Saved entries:
══════
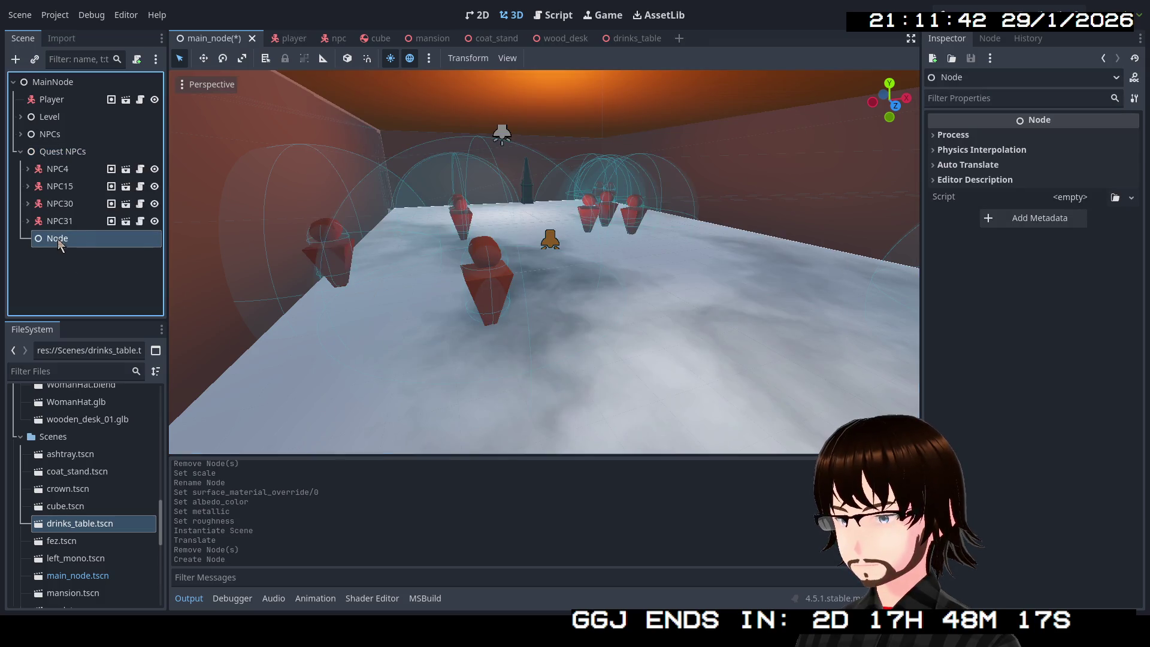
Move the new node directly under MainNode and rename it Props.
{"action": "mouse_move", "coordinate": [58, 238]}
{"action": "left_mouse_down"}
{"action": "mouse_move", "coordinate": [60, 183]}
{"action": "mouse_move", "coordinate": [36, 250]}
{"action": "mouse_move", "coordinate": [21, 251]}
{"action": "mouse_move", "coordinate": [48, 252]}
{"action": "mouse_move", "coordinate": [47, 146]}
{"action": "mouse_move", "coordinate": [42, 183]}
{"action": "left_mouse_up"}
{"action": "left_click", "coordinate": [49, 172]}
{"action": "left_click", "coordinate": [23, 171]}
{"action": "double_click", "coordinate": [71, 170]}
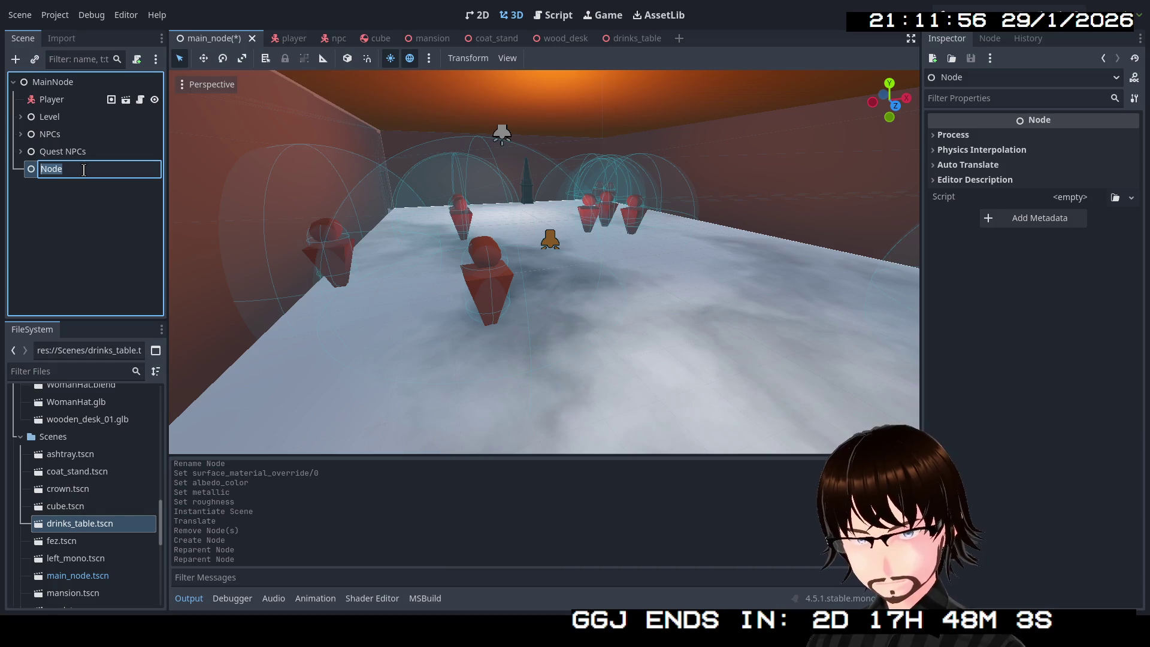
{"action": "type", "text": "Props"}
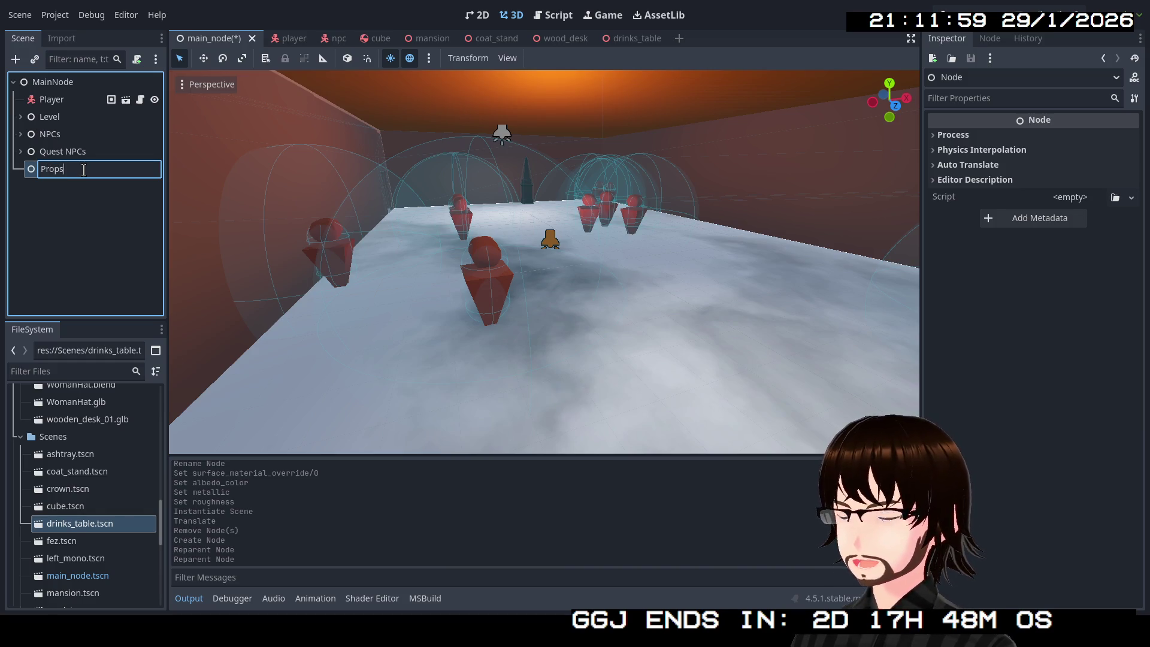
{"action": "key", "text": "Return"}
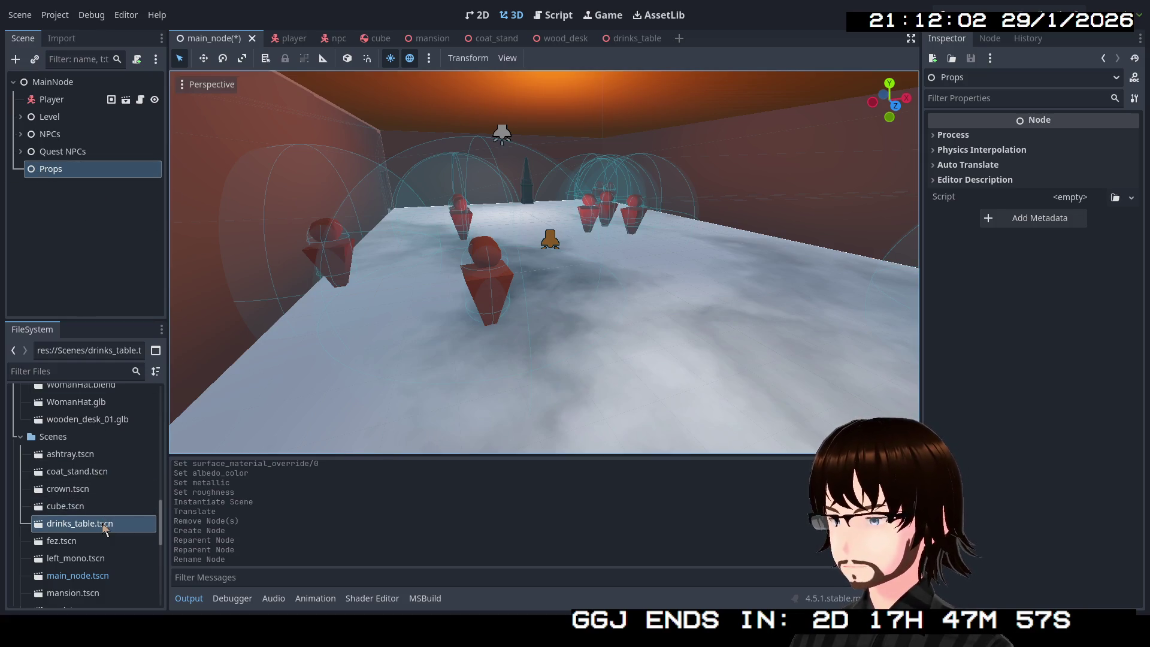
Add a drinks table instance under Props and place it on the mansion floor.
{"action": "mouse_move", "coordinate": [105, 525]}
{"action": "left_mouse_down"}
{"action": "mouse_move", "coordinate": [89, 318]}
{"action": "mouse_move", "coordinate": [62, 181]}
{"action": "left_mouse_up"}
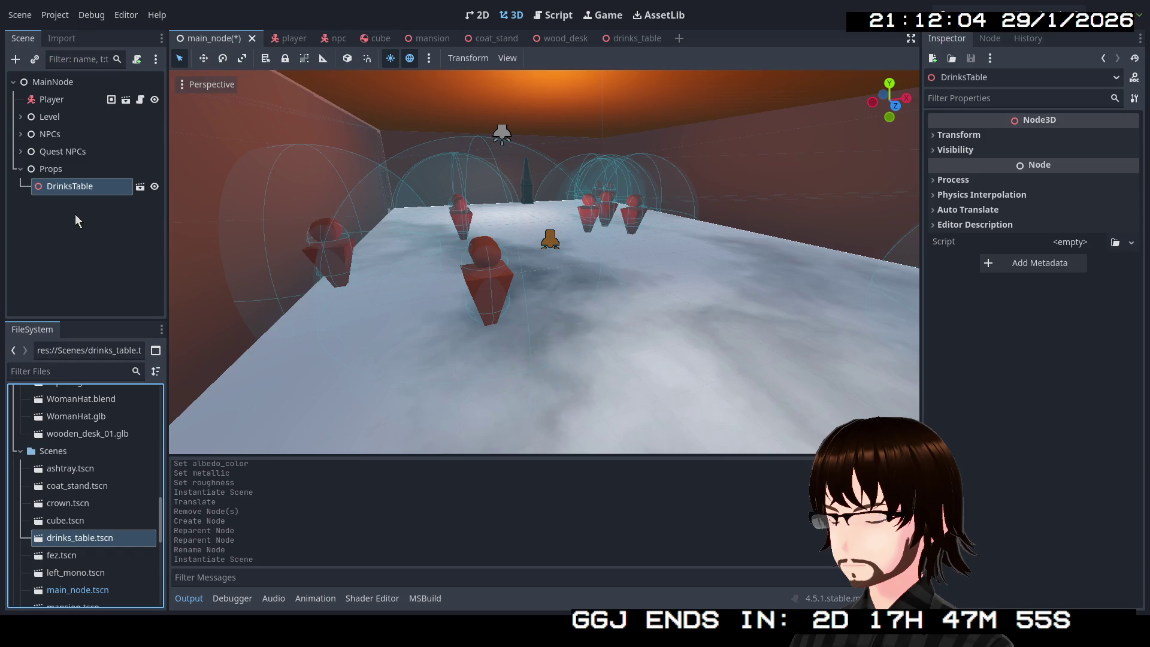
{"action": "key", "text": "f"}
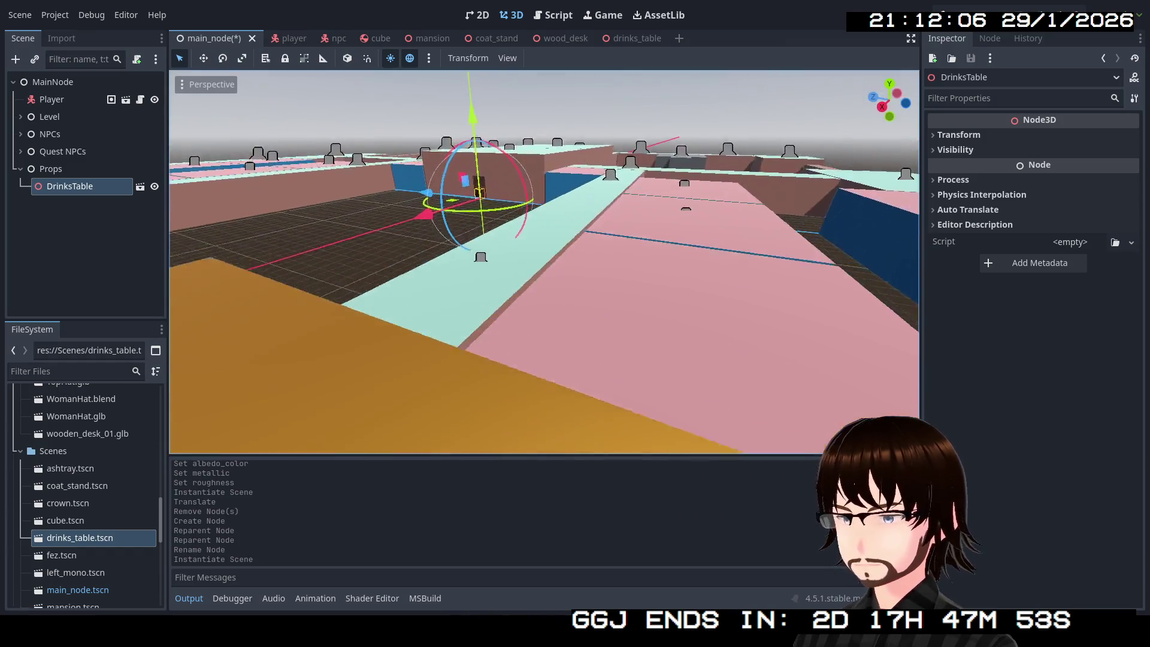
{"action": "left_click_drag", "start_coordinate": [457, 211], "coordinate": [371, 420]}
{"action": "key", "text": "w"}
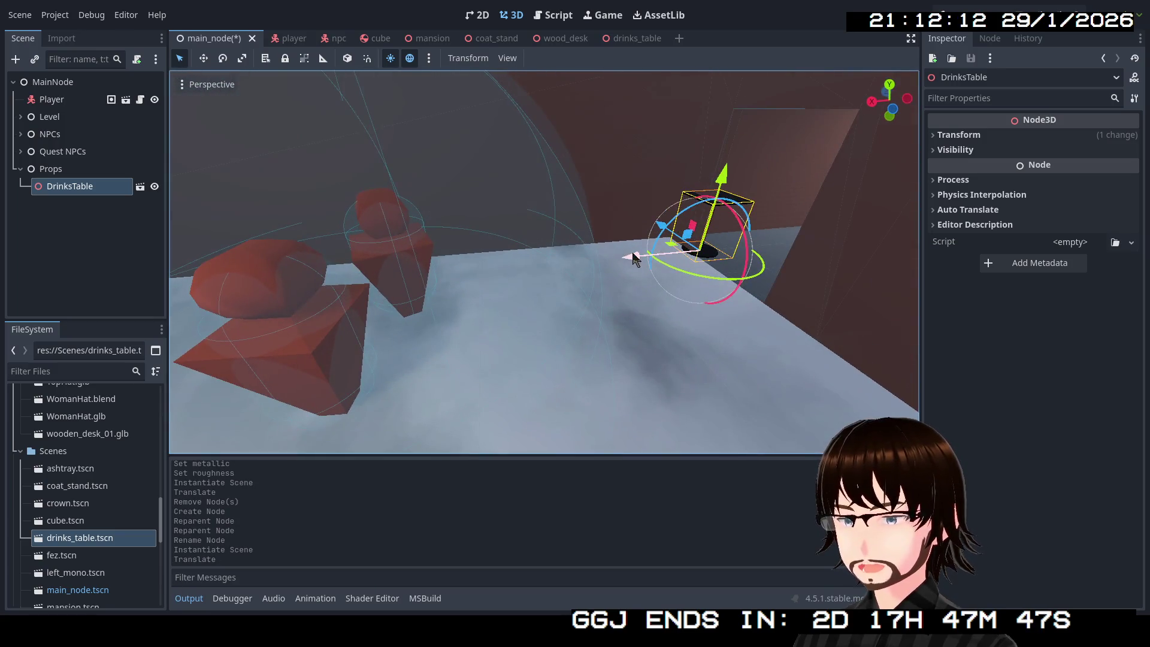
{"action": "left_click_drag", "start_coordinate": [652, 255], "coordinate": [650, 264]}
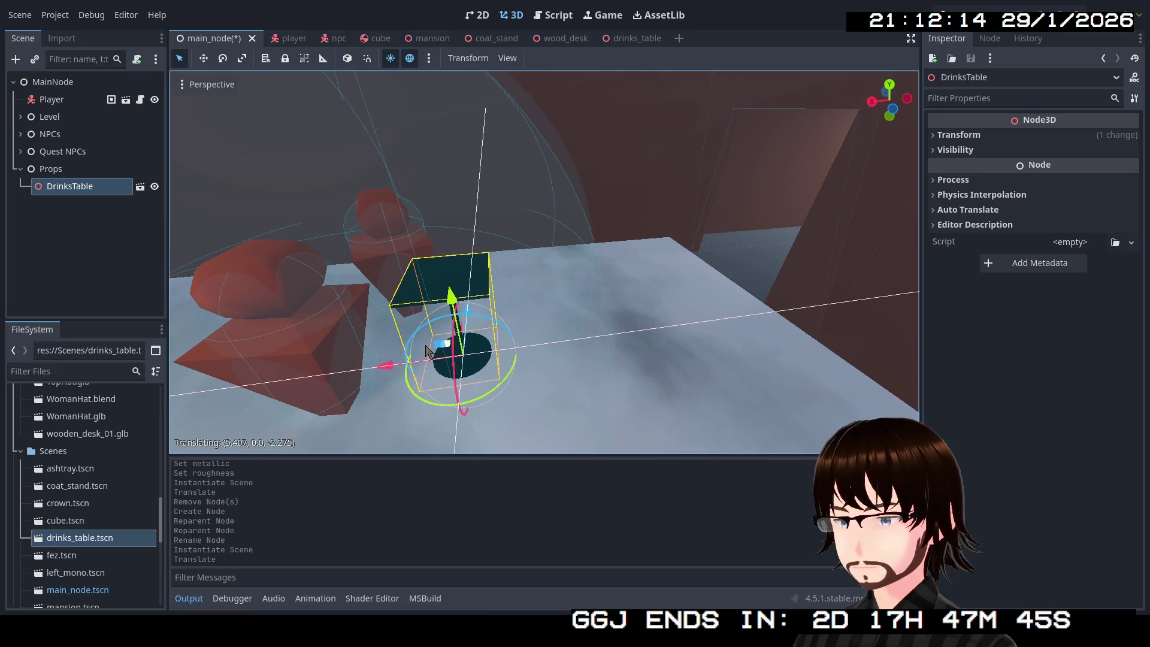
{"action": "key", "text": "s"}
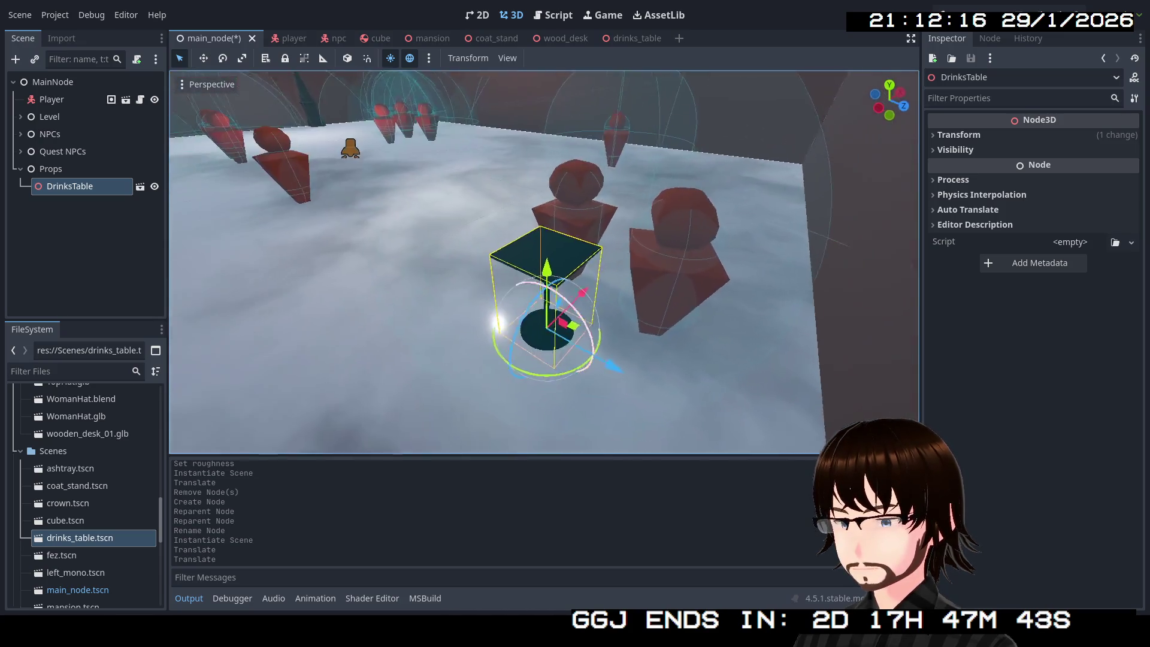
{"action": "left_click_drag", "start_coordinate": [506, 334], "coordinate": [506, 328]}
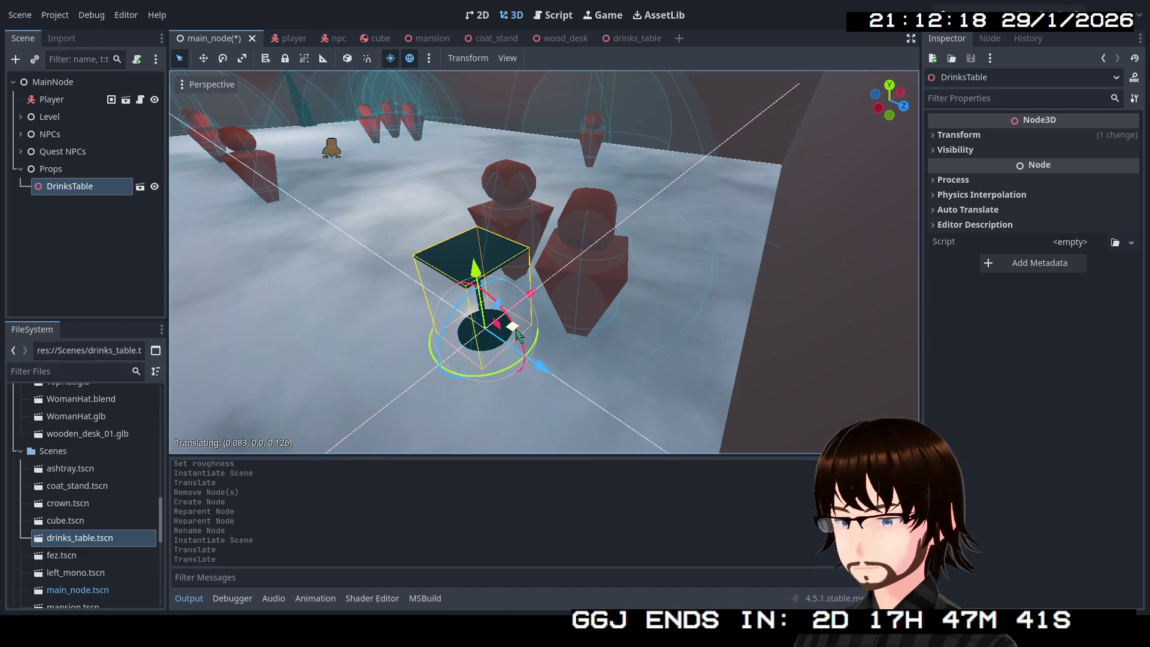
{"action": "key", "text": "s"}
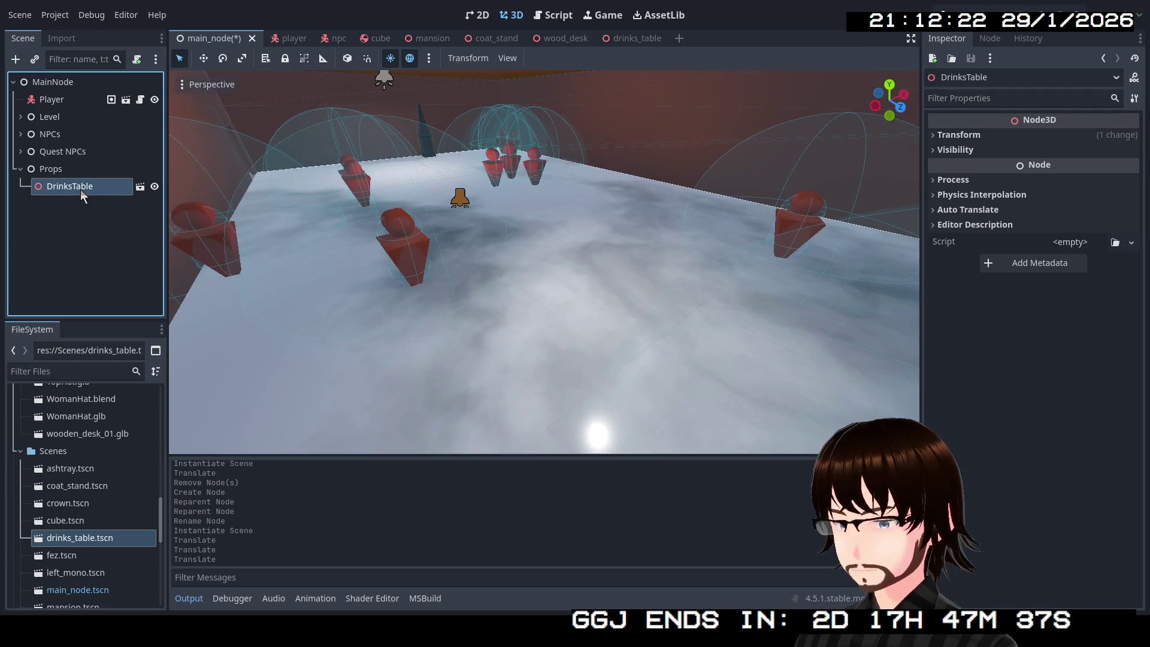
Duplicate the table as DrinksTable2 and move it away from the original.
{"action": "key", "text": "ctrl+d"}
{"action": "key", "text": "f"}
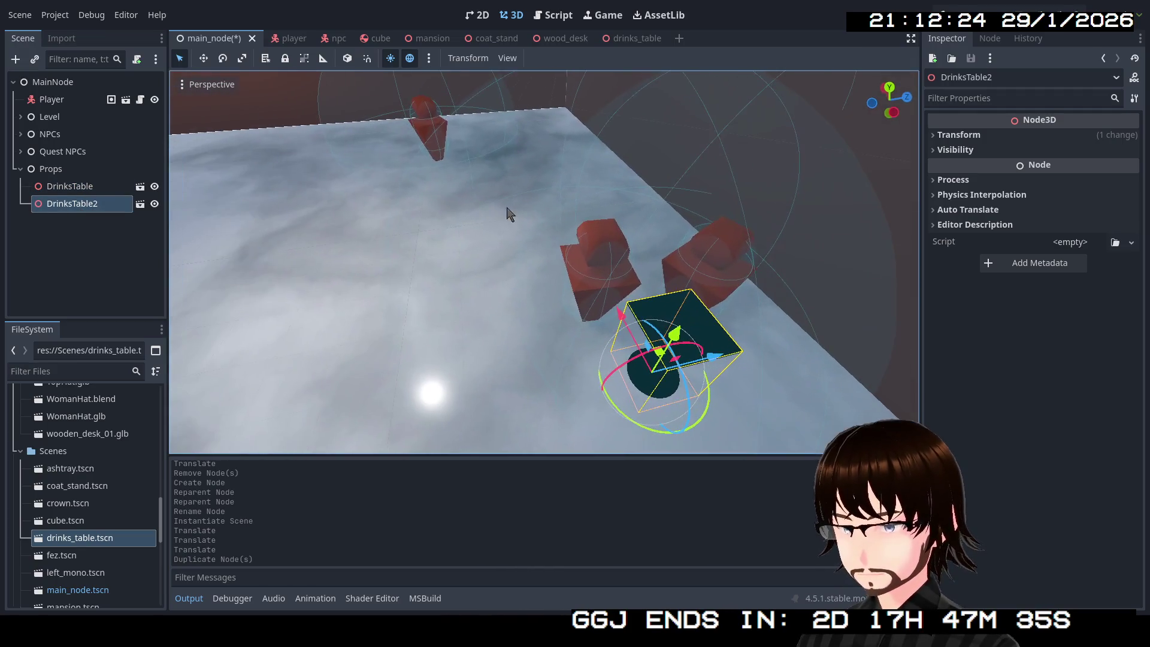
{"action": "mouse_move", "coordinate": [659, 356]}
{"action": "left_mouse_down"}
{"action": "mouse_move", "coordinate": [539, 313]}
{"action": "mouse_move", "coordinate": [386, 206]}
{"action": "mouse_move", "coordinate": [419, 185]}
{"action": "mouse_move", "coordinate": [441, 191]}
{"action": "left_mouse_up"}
══════
WORK REQUIRED:
All entries above are to be set down word for word, and the pictures are to be left out.

RESPONSE BOX:
Move the new node directly under MainNode and rename it Props.
{"action": "mouse_move", "coordinate": [58, 238]}
{"action": "left_mouse_down"}
{"action": "mouse_move", "coordinate": [60, 183]}
{"action": "mouse_move", "coordinate": [36, 250]}
{"action": "mouse_move", "coordinate": [21, 251]}
{"action": "mouse_move", "coordinate": [48, 252]}
{"action": "mouse_move", "coordinate": [47, 146]}
{"action": "mouse_move", "coordinate": [42, 183]}
{"action": "left_mouse_up"}
{"action": "left_click", "coordinate": [49, 172]}
{"action": "left_click", "coordinate": [23, 171]}
{"action": "double_click", "coordinate": [71, 170]}
{"action": "type", "text": "Props"}
{"action": "key", "text": "Return"}
Add a drinks table instance under Props and place it on the mansion floor.
{"action": "mouse_move", "coordinate": [105, 525]}
{"action": "left_mouse_down"}
{"action": "mouse_move", "coordinate": [89, 318]}
{"action": "mouse_move", "coordinate": [62, 181]}
{"action": "left_mouse_up"}
{"action": "key", "text": "f"}
{"action": "left_click_drag", "start_coordinate": [457, 211], "coordinate": [371, 420]}
{"action": "key", "text": "w"}
{"action": "left_click_drag", "start_coordinate": [652, 255], "coordinate": [650, 264]}
{"action": "key", "text": "s"}
{"action": "left_click_drag", "start_coordinate": [506, 334], "coordinate": [506, 328]}
{"action": "key", "text": "s"}
Duplicate the table as DrinksTable2 and move it away from the original.
{"action": "key", "text": "ctrl+d"}
{"action": "key", "text": "f"}
{"action": "mouse_move", "coordinate": [659, 356]}
{"action": "left_mouse_down"}
{"action": "mouse_move", "coordinate": [539, 313]}
{"action": "mouse_move", "coordinate": [386, 206]}
{"action": "mouse_move", "coordinate": [419, 185]}
{"action": "mouse_move", "coordinate": [441, 191]}
{"action": "left_mouse_up"}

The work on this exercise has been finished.